I want to show that the set of all Lebesgue measurable functions is a vector space. Consider a measurable space $(X,\epsilon)$ and a measure $\mu$ on this space.
Specifically, I wish to show that
$\mathcal{L}_0 (\mu) = \{ f : \mathbb{R} \rightarrow \mathbb{R} : \text{f is measurable and } \lim_{t \rightarrow \infty} \mu (\{ {x\in X: f(x) \ge t} \}) = 0 \} $
is a vector space. It is a sub space of the vector space of measurable functions. Of course $0\in \mathcal{L}_0 (\mu) $, but I am having trouble showing that it is closed under linear combinations.
I would like to use that for $\alpha \in \mathbb{R}$ and $f,g \in \mathcal{L}_0 (\mu)$, using the common notation $ \{ f \ge t \} := \{ {x\in X: f(x) \ge t} \} $, we have that
$\{ \alpha f + g \ge t \} \subseteq \{ |\alpha f + g |\ge t \} \subseteq \{ |\alpha | | f | + | g |\ge t \} \subseteq \{ |\alpha | | f | \ge t \} \cup \{| g| \ge t \}$
As the measure is an increasing function, it follows that
$\lim_{t \rightarrow \infty} \mu (\{ \alpha f + g \ge t \}) \leq \lim_{t \rightarrow \infty} \mu (\{| \alpha | | f | \ge t \}) + \lim_{t \rightarrow \infty} \mu (\{ | g | \ge t \}) ) = 0 $,
provided that $|f| \in \mathcal{L}_0 (\mu)$, whenever $f \in \mathcal{L}_0 (\mu)$
My question is: Is this a reasonable approach, and if so, how do I show $|f| \in \mathcal{L}_0 (\mu)$, whenever $f \in \mathcal{L}_0 (\mu)$? I figure that if I can establish that, I can easily show that then $ |\alpha| |f| \in \mathcal{L}_0 ( \mu) $ as well.

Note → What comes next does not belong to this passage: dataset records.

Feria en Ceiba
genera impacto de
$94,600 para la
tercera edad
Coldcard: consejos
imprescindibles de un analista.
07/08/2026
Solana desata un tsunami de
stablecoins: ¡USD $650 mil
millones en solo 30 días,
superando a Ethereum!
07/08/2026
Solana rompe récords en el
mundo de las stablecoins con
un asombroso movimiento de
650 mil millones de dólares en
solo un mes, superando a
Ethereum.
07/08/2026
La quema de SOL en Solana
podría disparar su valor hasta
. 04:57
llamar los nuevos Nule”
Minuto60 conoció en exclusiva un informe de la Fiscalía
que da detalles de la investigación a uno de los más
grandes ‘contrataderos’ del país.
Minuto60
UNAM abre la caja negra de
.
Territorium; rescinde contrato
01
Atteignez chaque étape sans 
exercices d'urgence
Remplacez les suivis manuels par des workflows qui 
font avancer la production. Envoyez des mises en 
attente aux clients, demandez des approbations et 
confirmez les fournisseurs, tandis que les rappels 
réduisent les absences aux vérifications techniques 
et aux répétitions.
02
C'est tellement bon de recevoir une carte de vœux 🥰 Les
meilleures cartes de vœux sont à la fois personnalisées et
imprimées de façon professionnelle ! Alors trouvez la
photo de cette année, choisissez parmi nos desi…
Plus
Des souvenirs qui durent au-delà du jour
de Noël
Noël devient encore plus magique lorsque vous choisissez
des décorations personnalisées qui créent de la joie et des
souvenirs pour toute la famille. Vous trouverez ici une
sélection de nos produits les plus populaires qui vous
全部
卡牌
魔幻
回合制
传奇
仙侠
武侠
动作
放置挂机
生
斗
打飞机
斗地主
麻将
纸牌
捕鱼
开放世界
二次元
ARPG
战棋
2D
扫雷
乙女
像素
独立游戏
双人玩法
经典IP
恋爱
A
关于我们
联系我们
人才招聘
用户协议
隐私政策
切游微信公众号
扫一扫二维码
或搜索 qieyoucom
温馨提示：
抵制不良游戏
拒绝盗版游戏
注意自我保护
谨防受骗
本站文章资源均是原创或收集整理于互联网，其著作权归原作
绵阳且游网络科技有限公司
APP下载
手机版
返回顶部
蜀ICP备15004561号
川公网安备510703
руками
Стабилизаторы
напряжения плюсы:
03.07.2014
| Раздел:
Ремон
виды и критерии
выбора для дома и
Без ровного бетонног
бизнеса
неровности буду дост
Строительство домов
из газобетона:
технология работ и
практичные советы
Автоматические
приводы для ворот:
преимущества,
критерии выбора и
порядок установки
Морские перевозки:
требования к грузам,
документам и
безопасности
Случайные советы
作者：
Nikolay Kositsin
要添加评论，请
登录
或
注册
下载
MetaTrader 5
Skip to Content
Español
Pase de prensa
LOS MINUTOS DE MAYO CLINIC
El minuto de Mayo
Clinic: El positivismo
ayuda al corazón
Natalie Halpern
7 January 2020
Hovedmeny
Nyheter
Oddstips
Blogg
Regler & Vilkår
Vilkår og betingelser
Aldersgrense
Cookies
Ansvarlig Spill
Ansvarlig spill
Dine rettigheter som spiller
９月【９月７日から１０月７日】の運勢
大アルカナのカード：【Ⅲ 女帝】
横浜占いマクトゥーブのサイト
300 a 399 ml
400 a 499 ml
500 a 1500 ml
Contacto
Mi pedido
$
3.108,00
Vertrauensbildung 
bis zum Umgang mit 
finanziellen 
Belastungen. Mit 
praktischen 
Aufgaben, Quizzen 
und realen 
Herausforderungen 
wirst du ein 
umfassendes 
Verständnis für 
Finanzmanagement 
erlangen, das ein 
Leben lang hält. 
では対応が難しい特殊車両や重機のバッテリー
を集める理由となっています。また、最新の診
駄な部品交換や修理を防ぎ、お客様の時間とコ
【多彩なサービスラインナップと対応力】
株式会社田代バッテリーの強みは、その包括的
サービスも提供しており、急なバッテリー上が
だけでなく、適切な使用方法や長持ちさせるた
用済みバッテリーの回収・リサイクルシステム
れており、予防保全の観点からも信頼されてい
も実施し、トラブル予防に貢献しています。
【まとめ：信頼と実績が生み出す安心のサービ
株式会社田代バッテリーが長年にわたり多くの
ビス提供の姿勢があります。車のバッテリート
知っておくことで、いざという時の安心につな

As stated this is false. We can have $f \in \mathcal L_0(\mu)$ with $-f \notin \mathcal L_0(\mu)$. Example: let $f(x)=-|x|$. If, in the definition of $\mathcal L_0(\mu)$, you replace the inequality $f(x) \geq t$ by $|f(x)| \geq t$ then $\mathcal L_0(\mu)$ becomes a vector space, but you seem to know already how to prove this.